À frente da Orquestra Sinfônica Brasileira Jovem, onde atuo como regente titular e coordenador pedagógico, vivemos uma temporada de grande êxito artístico e crescimento musical. A abertura da temporada aconteceu em grande estilo, no Theatro Municipal do Rio de Janeiro, com um concerto dedicado a compositoras que marcaram a história da música: Emilie Mayer, Cécile Chaminade e Ethel Smyth. Outro momento especialmente significativo foi a estreia mundial do meu Concerto para contrabaixo e orquestra, tendo como solista Rodrigo Fávaro, em apresentação com a OSB Jovem.

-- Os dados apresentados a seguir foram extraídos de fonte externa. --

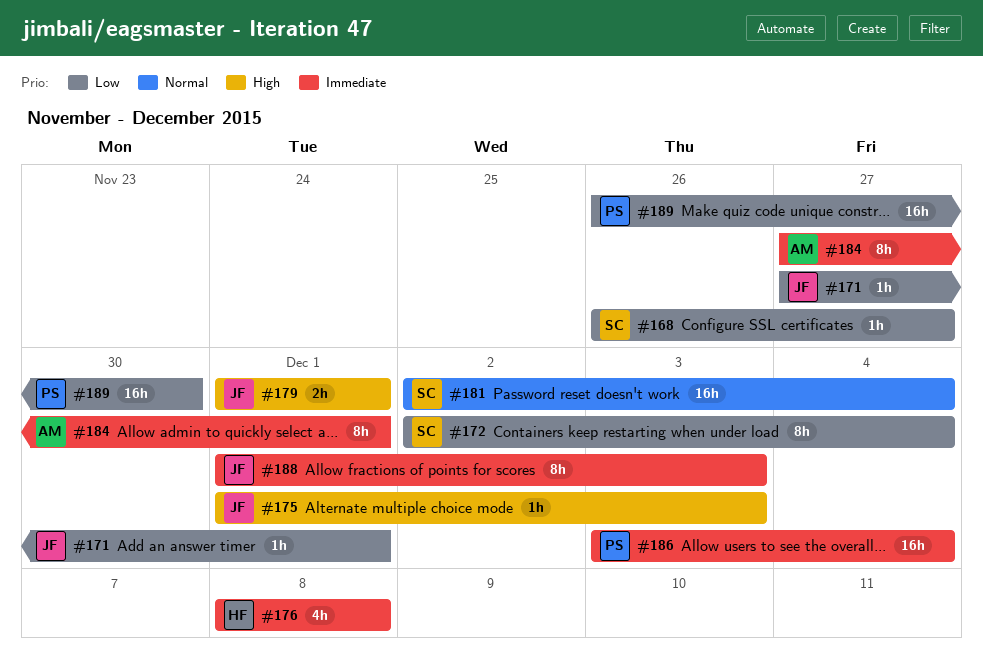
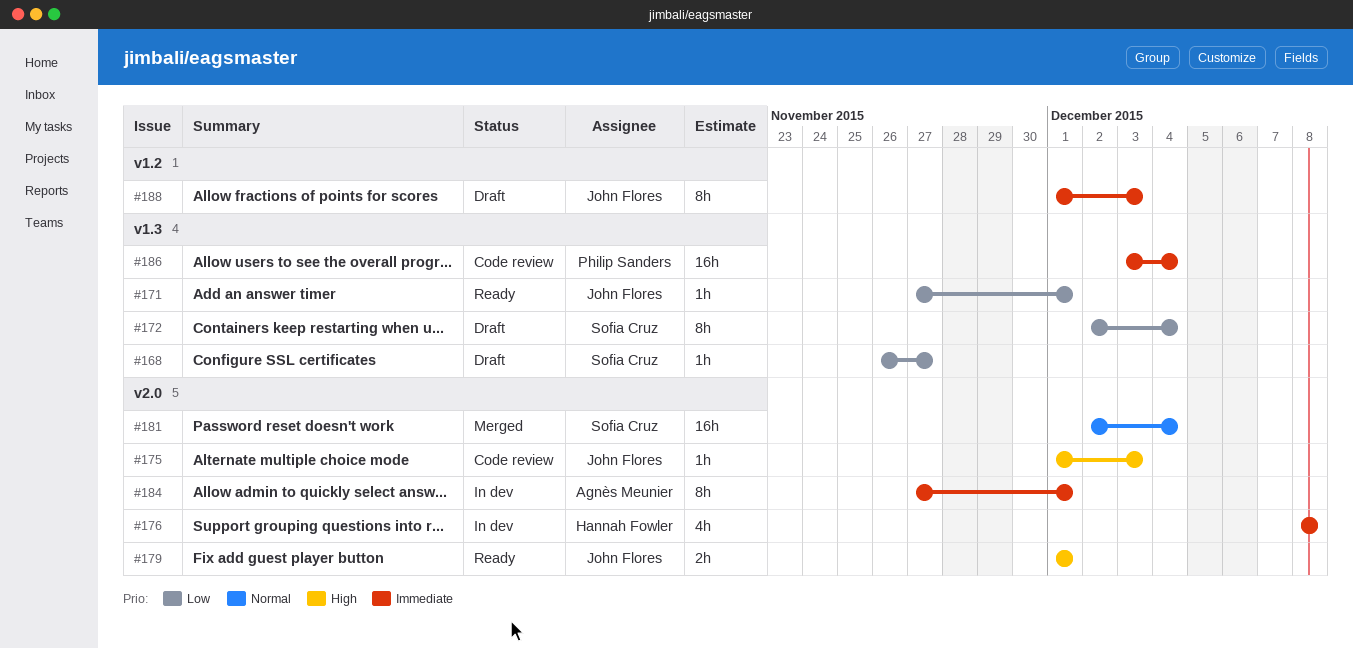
#189: present -> none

Com a Orquestra Sinfônica Brasileira, tive a alegria de participar de um concerto histórico: a primeira apresentação da OSB no palco da Virada Cultural de São Paulo. Realizamos um concerto no Mosteiro de São Bento, com um programa que reuniu obras de Johann Sebastian Bach e Heitor Villa-Lobos, em um diálogo entre tradição e identidade brasileira.

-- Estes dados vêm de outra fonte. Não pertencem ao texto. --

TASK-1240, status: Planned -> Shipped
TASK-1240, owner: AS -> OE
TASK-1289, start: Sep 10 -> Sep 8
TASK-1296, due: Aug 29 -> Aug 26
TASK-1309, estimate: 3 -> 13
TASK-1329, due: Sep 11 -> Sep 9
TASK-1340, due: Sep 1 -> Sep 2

No Instituto Brasileiro de Música e Educação (IBME), estive à frente da Academia de Monitores, realizamos concertos com a participação de grandes solistas internacionais. Destaco o programa com a pianista Diana Zandberga, da Letônia, que interpretou o Concerto Bianco para piano em dó, do compositor letão Georgs Pelecis, além do concerto com o violinista e amigo Guido Sant’Anna, interpretando o Concerto para violino de Max Bruch.
Na Orquestra Sinfônica de Barra Mansa, que completou 20 anos de trajetória em 2025, celebramos essa história com grandes obras do repertório sinfônico. Entre os destaques estão o concerto de aniversário da orquestra, com a execução de A sagração da primavera, de Stravinsky, além de Os pinheiros de Roma, de Respighi, e Choros nº 6, de Villa-Lobos. Pelo terceiro ano consecutivo, participamos da Bienal de Música Brasileira Contemporânea, apresentando obras de Paulo Costa Lima, Marisa Rezende, Ronaldo Miranda, Villani-Côrtes, Cirlei de Hollanda e Wellington Gomes.
Outro marco importante do ano foi minha estreia à frente da Orquestra Sinfônica da USP (Osusp), em um programa inteiramente dedicado à música brasileira, com obras de Henrique Alves de Mesquita, Jamberê Cerqueira, Francisco Braga e de minha própria autoria.
Tive a honra de estrear no Festival de Ópera do Theatro Municipal do Rio de Janeiro, atuando como maestro e diretor musical da ópera O afiador de facas, de Piero Schlochauer, ampliando ainda mais meu diálogo com o universo operístico.
2025 foi, sem dúvida, um ano de celebração, amadurecimento artístico e reafirmação de caminhos – um percurso construído com música, parcerias e o constante desejo de seguir criando. [Depoimento de dezembro de 2025.]